** Data shown follows **
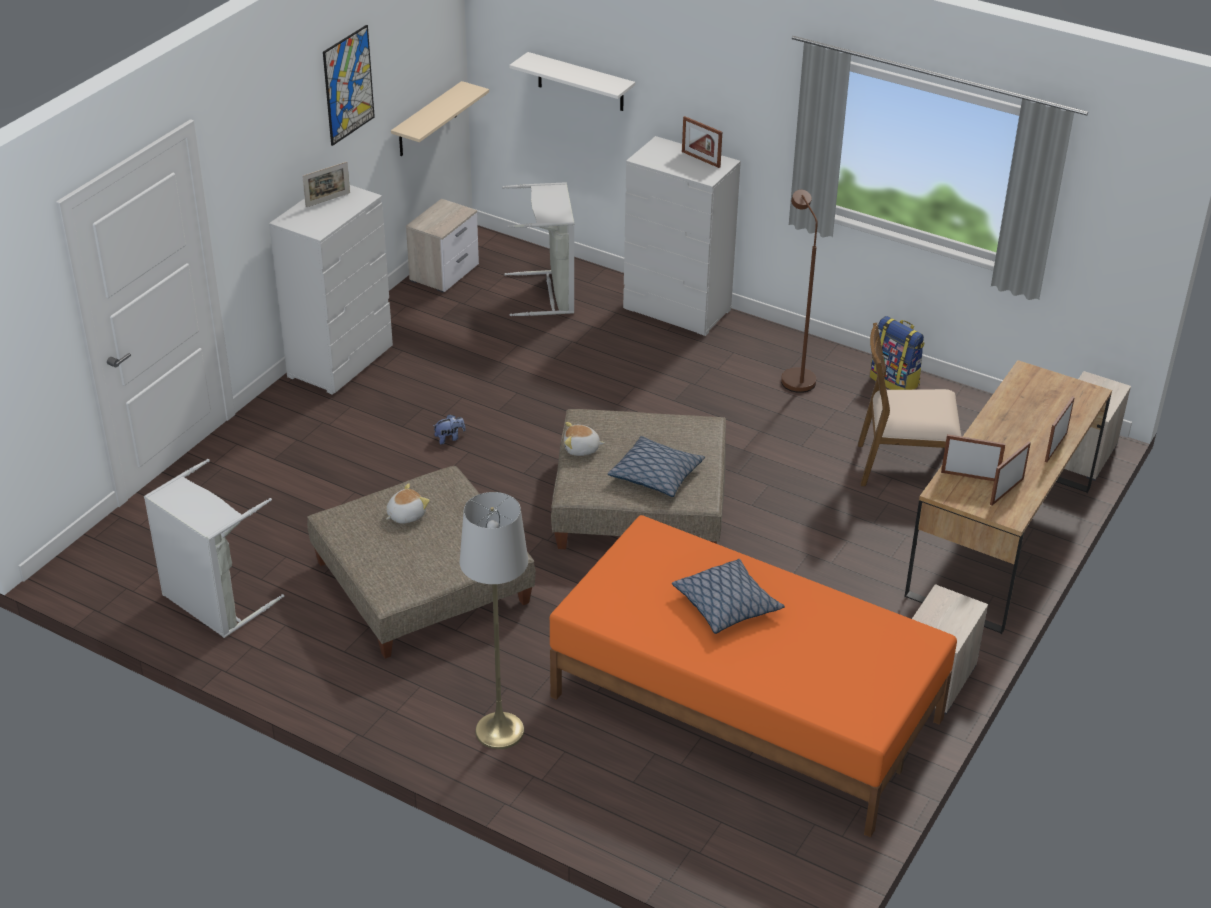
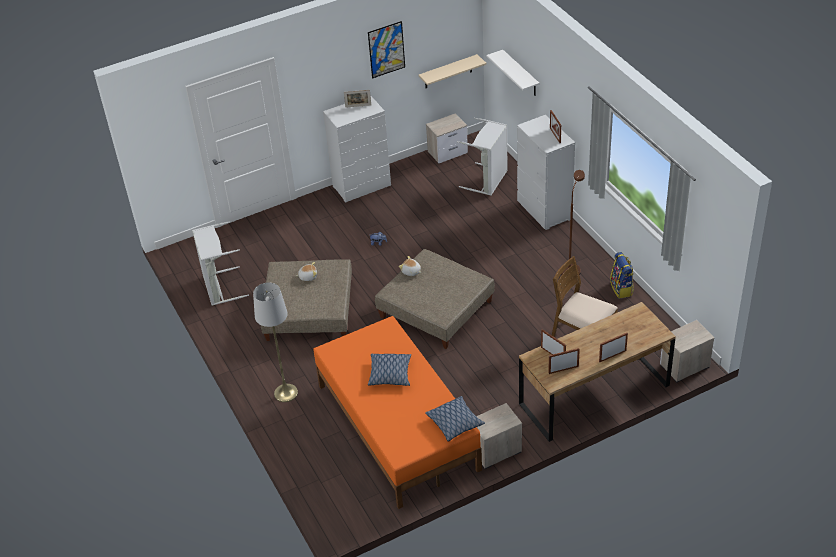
camera: 35 degrees right, 5 degrees up
pillow [608,436,705,497] -> pillow moved to [425,396,485,442]

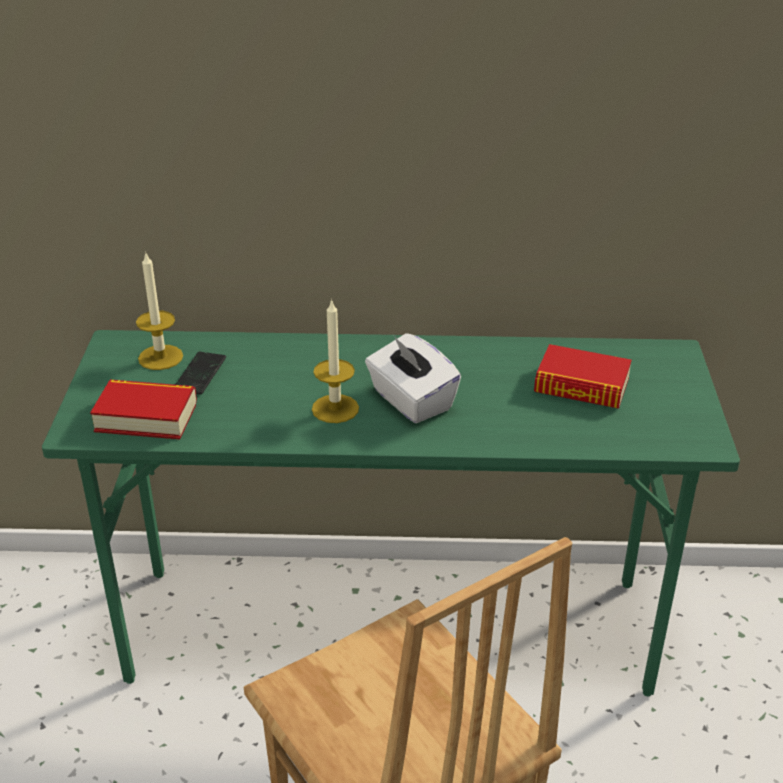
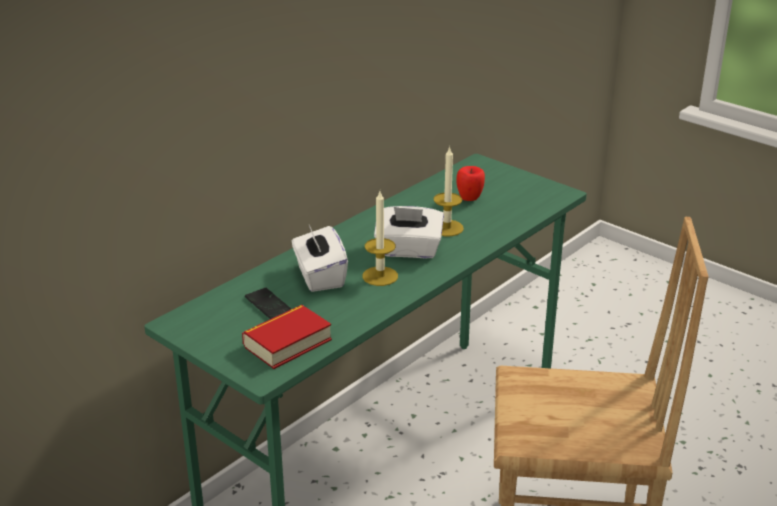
camera: 50 degrees left, 5 degrees down
candle [136,251,183,370] -> candle moved to [434,146,464,236]
book [534,344,632,409] -> apple [456,166,485,201]
none -> white tissue box [292,225,348,292]

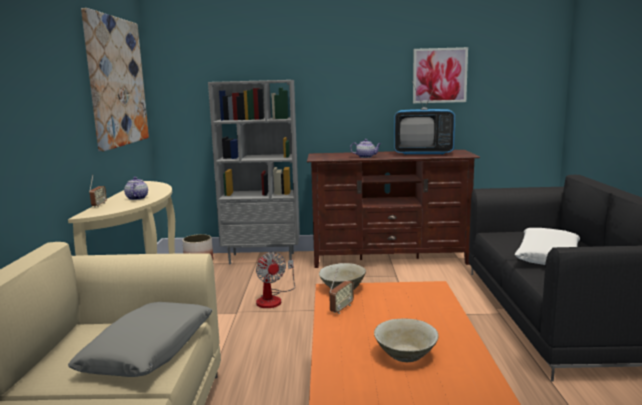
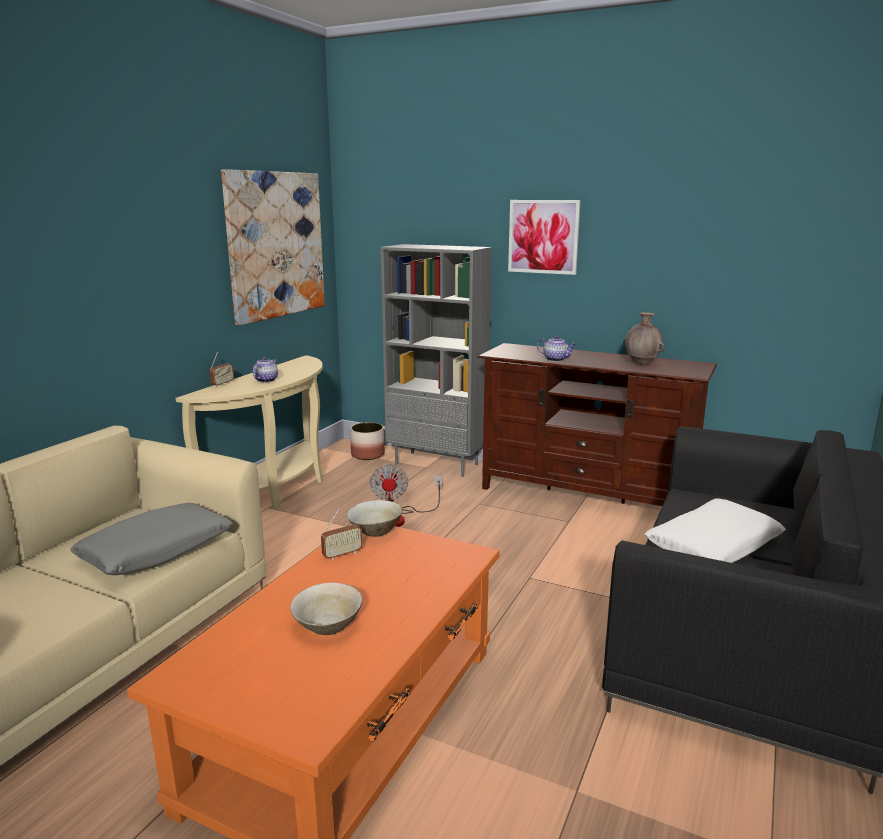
camera: 25 degrees right, 5 degrees up
television [394,79,455,155] -> brown vase [623,312,665,365]
picture [413,47,468,103] -> picture moved to [508,200,581,275]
** End of Data shown **
Aim of the task: Omit the pictures. Write out exactly the lines from the one containing "book [534,344,632,409] ->" through the last line of the entries, both of them included.

Solved problem:
book [534,344,632,409] -> apple [456,166,485,201]
none -> white tissue box [292,225,348,292]

camera: 25 degrees right, 5 degrees up
television [394,79,455,155] -> brown vase [623,312,665,365]
picture [413,47,468,103] -> picture moved to [508,200,581,275]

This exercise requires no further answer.